§ **To do**
Transcribe exactly the line containing "text [150, 1376, 1125, 1471]" and the remaining lines of the listing below, through the very last.

** Opening Data provided block **

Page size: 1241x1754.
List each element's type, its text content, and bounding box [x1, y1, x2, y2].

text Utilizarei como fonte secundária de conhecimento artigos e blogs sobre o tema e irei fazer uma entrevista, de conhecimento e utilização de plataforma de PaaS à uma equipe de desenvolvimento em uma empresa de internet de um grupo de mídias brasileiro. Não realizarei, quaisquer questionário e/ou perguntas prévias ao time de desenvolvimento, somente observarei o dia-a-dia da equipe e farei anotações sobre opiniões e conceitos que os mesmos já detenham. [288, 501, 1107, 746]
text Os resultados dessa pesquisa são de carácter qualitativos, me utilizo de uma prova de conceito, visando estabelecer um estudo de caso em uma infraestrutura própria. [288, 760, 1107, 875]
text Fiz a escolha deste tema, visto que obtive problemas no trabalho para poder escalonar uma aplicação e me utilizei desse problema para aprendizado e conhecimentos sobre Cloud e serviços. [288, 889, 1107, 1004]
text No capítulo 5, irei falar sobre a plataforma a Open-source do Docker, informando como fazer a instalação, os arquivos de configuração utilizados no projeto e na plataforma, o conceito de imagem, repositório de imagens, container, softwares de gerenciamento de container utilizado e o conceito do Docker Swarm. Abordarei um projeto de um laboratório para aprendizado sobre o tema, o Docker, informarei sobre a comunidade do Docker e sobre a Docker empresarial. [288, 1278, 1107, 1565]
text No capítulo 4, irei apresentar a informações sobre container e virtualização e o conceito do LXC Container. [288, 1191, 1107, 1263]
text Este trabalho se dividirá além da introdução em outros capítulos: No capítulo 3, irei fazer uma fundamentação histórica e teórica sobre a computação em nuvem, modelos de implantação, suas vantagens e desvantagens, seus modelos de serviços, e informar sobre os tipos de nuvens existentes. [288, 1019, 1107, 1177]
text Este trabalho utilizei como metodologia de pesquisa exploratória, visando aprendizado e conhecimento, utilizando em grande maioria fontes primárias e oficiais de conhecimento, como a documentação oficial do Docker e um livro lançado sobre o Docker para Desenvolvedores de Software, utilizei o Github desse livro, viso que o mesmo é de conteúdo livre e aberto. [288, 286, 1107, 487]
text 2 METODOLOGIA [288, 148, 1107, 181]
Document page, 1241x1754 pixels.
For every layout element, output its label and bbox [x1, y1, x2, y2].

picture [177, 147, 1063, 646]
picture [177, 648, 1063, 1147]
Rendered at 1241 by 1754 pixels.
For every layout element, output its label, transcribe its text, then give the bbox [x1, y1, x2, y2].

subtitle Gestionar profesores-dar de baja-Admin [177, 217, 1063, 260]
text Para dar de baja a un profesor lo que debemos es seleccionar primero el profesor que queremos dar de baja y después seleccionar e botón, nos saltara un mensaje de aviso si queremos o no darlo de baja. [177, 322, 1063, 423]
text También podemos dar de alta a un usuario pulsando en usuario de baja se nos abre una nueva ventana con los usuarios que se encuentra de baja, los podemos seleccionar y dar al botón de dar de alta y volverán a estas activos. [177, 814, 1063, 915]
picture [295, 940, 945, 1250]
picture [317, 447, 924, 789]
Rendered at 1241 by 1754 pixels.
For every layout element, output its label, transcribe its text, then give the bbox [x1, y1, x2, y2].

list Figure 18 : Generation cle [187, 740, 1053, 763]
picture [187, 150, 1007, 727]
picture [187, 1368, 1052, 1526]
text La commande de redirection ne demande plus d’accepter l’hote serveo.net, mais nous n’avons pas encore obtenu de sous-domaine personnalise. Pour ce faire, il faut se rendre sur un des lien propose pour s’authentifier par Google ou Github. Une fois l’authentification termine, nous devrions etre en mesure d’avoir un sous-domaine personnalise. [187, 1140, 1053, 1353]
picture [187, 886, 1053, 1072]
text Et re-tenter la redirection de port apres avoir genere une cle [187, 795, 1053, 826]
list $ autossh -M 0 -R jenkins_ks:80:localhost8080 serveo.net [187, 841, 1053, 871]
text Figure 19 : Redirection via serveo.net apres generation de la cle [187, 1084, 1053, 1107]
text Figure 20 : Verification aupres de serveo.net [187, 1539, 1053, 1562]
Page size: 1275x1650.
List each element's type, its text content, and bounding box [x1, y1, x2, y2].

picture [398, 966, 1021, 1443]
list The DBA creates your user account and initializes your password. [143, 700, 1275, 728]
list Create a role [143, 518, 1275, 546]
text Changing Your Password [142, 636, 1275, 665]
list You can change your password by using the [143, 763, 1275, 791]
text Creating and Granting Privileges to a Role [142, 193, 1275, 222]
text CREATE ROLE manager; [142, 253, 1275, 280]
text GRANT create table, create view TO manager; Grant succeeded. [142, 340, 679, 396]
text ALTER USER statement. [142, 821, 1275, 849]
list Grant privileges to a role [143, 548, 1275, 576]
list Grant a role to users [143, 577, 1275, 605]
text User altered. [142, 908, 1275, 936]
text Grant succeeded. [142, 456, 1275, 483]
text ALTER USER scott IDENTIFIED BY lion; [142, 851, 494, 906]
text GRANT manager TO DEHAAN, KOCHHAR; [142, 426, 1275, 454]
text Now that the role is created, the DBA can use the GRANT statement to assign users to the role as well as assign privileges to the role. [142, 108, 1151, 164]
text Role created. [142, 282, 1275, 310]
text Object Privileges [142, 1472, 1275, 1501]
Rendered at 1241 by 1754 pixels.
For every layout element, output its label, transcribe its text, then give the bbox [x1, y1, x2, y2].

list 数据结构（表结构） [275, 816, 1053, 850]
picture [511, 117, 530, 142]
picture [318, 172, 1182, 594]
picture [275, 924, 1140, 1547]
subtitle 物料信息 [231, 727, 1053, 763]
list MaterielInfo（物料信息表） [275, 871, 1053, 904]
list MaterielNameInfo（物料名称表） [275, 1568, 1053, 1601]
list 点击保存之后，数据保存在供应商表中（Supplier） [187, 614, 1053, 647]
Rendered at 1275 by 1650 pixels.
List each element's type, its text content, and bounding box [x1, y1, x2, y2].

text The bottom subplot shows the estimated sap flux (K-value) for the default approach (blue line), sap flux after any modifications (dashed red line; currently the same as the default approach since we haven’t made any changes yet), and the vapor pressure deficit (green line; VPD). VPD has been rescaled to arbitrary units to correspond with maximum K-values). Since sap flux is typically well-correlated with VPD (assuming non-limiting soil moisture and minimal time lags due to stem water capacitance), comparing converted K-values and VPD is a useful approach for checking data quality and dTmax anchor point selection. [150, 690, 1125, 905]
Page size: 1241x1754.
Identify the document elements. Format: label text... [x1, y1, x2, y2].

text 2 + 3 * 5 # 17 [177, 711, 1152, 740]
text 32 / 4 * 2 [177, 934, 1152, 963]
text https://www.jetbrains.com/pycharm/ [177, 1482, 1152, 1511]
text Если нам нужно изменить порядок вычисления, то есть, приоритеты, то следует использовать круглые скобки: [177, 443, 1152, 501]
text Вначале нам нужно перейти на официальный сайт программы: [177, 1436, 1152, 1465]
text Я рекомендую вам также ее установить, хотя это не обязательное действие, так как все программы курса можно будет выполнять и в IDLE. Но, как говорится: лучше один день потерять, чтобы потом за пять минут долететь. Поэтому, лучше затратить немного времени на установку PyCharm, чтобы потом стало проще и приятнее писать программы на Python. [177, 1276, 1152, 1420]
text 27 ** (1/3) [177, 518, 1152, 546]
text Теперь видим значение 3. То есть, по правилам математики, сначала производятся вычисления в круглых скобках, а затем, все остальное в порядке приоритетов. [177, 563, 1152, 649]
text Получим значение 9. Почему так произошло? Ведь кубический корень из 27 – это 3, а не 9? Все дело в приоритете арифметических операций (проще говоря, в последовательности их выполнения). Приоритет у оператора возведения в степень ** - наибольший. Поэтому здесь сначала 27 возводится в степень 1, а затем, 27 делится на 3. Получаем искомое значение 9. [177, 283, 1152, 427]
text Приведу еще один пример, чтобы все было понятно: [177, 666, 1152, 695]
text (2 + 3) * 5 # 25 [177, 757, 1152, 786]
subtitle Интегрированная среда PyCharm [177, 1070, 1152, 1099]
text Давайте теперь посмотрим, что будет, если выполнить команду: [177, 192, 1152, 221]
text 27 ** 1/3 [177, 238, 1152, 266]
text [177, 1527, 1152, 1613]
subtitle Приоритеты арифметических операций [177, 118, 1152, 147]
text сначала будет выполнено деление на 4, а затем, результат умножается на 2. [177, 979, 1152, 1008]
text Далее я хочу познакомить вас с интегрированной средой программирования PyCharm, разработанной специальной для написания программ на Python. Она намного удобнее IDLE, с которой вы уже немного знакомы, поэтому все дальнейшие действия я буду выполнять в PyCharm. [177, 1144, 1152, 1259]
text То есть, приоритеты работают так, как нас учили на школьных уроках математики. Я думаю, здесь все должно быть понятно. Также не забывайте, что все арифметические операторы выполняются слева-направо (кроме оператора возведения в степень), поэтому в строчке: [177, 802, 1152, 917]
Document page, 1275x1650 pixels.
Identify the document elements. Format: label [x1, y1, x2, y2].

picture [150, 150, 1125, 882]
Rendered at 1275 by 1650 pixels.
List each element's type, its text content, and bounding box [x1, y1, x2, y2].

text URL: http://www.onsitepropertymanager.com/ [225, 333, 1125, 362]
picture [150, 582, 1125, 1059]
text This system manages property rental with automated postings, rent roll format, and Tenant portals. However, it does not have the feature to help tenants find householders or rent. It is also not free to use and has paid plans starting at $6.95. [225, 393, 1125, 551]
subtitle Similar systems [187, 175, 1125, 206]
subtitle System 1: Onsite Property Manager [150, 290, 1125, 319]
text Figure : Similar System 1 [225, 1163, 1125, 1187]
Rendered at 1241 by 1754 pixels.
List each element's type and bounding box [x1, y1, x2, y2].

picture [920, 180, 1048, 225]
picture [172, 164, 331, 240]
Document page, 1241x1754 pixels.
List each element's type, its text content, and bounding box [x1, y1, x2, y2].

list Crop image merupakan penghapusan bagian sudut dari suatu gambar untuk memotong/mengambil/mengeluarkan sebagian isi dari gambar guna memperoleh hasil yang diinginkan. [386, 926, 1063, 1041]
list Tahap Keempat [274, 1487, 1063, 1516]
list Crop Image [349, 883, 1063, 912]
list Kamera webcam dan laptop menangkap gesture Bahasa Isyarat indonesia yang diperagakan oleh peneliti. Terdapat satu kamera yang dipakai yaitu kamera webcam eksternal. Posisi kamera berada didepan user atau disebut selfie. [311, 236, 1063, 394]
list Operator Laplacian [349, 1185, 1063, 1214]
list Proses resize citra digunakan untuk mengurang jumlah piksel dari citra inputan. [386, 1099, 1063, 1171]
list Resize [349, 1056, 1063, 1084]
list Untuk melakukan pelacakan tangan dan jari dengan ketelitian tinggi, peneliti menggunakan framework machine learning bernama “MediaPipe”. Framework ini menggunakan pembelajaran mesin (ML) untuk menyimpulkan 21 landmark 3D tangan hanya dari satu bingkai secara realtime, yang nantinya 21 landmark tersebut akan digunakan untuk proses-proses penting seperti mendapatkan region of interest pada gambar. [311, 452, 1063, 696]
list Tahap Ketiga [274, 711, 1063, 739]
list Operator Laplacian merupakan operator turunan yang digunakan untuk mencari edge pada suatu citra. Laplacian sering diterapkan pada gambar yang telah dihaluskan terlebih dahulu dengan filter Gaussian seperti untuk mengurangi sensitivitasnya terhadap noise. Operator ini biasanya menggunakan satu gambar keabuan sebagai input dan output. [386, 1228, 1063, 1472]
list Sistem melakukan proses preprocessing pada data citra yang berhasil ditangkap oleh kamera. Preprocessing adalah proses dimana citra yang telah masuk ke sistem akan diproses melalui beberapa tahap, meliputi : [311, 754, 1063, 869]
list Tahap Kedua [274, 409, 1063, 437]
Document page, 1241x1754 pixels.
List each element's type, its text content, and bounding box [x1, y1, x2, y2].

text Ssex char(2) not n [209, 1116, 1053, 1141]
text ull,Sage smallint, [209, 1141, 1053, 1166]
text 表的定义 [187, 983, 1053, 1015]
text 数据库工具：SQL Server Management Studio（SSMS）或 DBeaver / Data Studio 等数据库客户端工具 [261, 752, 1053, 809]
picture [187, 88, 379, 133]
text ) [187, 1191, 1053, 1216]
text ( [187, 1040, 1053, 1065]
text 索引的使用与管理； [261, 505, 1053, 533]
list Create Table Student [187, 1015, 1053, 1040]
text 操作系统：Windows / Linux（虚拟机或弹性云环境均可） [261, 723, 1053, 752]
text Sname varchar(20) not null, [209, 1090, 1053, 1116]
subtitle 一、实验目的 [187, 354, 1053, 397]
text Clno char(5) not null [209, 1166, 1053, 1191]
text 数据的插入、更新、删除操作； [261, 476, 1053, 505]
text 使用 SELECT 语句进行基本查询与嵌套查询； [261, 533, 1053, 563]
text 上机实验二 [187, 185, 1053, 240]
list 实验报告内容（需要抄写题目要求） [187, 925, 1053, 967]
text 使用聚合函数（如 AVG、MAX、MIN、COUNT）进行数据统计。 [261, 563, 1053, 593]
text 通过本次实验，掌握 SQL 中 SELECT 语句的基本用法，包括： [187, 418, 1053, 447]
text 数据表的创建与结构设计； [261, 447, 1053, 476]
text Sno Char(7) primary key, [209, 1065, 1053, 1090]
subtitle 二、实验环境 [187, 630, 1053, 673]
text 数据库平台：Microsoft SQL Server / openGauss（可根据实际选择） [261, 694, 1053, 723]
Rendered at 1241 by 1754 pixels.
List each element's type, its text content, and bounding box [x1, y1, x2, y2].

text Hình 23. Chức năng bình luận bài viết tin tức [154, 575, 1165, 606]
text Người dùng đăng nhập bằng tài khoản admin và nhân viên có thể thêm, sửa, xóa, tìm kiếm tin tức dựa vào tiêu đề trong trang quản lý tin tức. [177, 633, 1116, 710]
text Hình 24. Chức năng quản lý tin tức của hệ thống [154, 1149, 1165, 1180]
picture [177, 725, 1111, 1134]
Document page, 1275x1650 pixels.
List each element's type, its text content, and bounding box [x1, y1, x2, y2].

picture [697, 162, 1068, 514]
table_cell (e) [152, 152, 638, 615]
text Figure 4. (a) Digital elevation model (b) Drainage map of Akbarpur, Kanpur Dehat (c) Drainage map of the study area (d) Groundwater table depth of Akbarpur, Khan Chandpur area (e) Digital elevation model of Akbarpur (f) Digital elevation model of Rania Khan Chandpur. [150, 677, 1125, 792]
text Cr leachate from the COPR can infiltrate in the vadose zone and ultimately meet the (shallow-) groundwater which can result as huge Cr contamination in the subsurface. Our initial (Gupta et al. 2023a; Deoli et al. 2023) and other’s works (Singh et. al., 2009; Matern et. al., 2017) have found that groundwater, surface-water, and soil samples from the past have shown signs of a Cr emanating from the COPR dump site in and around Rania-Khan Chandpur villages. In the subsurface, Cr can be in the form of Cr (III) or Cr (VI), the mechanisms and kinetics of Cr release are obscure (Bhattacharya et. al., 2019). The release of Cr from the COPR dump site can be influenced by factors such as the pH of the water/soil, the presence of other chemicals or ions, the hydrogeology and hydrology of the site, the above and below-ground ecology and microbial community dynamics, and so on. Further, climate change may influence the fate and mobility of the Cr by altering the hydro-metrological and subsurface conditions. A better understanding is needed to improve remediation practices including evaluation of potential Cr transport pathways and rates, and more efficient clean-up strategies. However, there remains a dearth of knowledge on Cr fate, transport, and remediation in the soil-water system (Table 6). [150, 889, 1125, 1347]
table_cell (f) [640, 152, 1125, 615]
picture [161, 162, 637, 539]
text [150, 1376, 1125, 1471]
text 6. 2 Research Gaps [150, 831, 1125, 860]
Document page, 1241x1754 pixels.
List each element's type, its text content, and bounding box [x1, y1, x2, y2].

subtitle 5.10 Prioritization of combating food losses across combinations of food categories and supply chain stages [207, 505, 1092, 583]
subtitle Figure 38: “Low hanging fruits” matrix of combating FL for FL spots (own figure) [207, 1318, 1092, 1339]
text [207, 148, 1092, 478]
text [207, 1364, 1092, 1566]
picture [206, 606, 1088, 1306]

** Closing Data provided block **

§ **Output for this task**
text [150, 1376, 1125, 1471]
text 6. 2 Research Gaps [150, 831, 1125, 860]
Document page, 1241x1754 pixels.
List each element's type, its text content, and bounding box [x1, y1, x2, y2].

subtitle 5.10 Prioritization of combating food losses across combinations of food categories and supply chain stages [207, 505, 1092, 583]
subtitle Figure 38: “Low hanging fruits” matrix of combating FL for FL spots (own figure) [207, 1318, 1092, 1339]
text [207, 148, 1092, 478]
text [207, 1364, 1092, 1566]
picture [206, 606, 1088, 1306]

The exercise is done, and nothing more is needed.